Study text
────
Second Impact Syndrome. The big impetus for the sport and concussion movement that has so changed how the world views concussion, was a 1991 description of the “second impact syndrome.  See Kelly, JP, JAMA.  1991 Nov 27;266(20):2867-9.  “Concussion in sports. Guidelines for the prevention of catastrophic outcome.” http://www.ncbi.nlm.nih.gov/pubmed/1942455 The concern in second impact syndrome is that a concussed brain is no better at defending against a catastrophic increase in brain blood pressure, than the Captain is in avoiding bullets.  For the sake of illustration, the brain becomes confused as to how to regulate its blood pressure by the first concussion.  When the second impact puts an added strain on such regulatory apparatus, the brain has no remaining defenses.  Death or severe injury results.

What makes second impact such a practical problem in combat is the increased risk of second concussion because of the disorientation and confusion from the first concussion.  While such is also true in sports, the risk factors of the second injury are so much greater in combat. No injury timeouts in combat. As you watch Saving Private Ryan, you realize how vulnerable a soldier with a 90 second disorientation is.  He is in the line of fire, without his helmet, completely confused as to what to do, what has happened. There is probably nothing we can practically do to reduce the risk of the contemporaneous second concussion in combat. But what me must do is make sure we don’t send the soldier back into a combat zone in the days and weeks afterwards. That is where battlefield screening would be so important.p>

Interplay Between Concussion and PTSD. While the science in this area is still evolving, I am completely convinced that Post Concussion Syndrome (PCS) has as its core problem, a compromised attentional capacity.  When compromised attentional resources are combined with emotional stressors (of which combat based PTSD would be among the worst) the likelihood of a disability multiplies.

The least understood but potentially most serious pathology after a mild traumatic brain injury  (MTBI) is compromised brain signaling between limbic structures like the amygdala and hippocampus and the frontal lobes.  Communication in the brain is electrical, with the electrical impulse being carried from one neuron to another down axons.  Fiber tracts are the bundles of axonal fibers that connect one part of the brain to other part of the brain or to the nervous system.  See http://www.subtlebraininjury.com/neuron.php One of the most exciting new developments in the last decade is the capacity to see damage axonal tracts on MRI through the use of Diffusion Tensor Imaging (DTI).   Even though axons are far too small to be seen on MRI, DTI can see the cumulative effect of axonal injury because of its ability to see an interruption in the fiber tracts.  See http://www.tbilaw.com/blog/tag/dti

Unfortunately, not enough DTI research is being done on what I believe to be the biggest culprit in PCS, the uncinate fasciculus. The uncinate fasciculus is a fiber tract that connects the limbic system to the frontal lobes. http://www.ajnr.org/cgi/content-nw/full/25/5/677/F11 Add structural injury to either the limbic or frontal lobes to damage to this fiber tract and the brain dysfunction can  hit critical mass.
────
Dataset excerpts
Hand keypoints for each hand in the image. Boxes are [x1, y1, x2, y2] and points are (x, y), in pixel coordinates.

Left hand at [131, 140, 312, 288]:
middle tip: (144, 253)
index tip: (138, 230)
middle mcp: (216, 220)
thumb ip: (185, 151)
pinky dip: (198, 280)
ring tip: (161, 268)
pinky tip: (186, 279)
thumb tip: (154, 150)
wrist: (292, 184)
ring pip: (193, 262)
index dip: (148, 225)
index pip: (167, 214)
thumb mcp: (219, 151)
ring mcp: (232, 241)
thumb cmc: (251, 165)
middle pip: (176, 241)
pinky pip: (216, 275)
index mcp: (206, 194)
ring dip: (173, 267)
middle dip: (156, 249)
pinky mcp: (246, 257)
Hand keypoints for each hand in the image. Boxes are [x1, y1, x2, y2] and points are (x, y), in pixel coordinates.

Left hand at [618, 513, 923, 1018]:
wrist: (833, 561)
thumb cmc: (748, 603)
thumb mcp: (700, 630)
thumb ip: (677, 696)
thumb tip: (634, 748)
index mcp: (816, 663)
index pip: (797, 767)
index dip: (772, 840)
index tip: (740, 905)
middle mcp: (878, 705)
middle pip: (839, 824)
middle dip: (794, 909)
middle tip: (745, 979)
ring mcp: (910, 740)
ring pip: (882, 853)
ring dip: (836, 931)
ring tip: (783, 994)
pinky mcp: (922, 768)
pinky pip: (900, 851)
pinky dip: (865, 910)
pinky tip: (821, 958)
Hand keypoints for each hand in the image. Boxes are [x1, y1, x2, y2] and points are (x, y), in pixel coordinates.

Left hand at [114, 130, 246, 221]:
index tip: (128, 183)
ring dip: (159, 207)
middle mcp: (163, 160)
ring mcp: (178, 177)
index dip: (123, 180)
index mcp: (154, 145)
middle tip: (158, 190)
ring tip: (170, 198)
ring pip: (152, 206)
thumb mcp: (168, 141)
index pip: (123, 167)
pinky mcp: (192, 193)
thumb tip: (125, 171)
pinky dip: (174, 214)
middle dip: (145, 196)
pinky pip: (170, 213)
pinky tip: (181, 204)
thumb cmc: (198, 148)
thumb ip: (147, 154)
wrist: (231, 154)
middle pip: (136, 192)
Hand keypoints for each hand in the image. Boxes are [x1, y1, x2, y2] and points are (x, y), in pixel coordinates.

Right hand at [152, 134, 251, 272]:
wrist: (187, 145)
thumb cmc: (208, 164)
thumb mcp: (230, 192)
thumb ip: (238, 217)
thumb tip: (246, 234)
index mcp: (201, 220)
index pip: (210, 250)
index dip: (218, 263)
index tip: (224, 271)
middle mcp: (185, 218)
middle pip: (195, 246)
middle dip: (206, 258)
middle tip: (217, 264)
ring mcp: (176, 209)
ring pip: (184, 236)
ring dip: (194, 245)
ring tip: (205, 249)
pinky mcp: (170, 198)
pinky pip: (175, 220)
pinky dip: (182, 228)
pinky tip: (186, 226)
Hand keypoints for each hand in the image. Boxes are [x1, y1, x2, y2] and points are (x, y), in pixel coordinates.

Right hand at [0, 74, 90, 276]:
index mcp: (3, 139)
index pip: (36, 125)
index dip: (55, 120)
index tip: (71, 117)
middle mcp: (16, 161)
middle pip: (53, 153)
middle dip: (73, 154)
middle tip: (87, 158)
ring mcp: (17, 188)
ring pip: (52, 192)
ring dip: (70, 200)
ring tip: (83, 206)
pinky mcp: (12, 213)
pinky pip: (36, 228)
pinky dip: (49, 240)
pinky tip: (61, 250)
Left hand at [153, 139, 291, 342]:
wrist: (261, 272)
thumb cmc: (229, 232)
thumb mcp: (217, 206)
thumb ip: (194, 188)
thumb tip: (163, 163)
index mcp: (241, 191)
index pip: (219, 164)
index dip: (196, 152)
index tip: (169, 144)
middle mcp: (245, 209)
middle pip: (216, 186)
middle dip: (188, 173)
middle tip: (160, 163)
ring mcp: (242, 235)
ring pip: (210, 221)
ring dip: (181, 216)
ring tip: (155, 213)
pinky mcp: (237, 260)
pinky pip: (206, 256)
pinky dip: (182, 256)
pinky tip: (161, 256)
────
What you will do
**a)** List every web address that appears in the concussion text, in the order they occur.
**b)** Copy the concussion text from "Interplay Between Concussion" to "a disability multiplies.", renaming "emotional stressors" as "psychological stressors".

Solved tasks
**a)**
http://www.ncbi.nlm.nih.gov/pubmed/1942455
http://www.subtlebraininjury.com/neuron.php
http://www.tbilaw.com/blog/tag/dti
http://www.ajnr.org/cgi/content-nw/full/25/5/677/F11

**b)**
Interplay Between Concussion and PTSD. While the science in this area is still evolving, I am completely convinced that Post Concussion Syndrome (PCS) has as its core problem, a compromised attentional capacity.  When compromised attentional resources are combined with psychological stressors (of which combat based PTSD would be among the worst) the likelihood of a disability multiplies.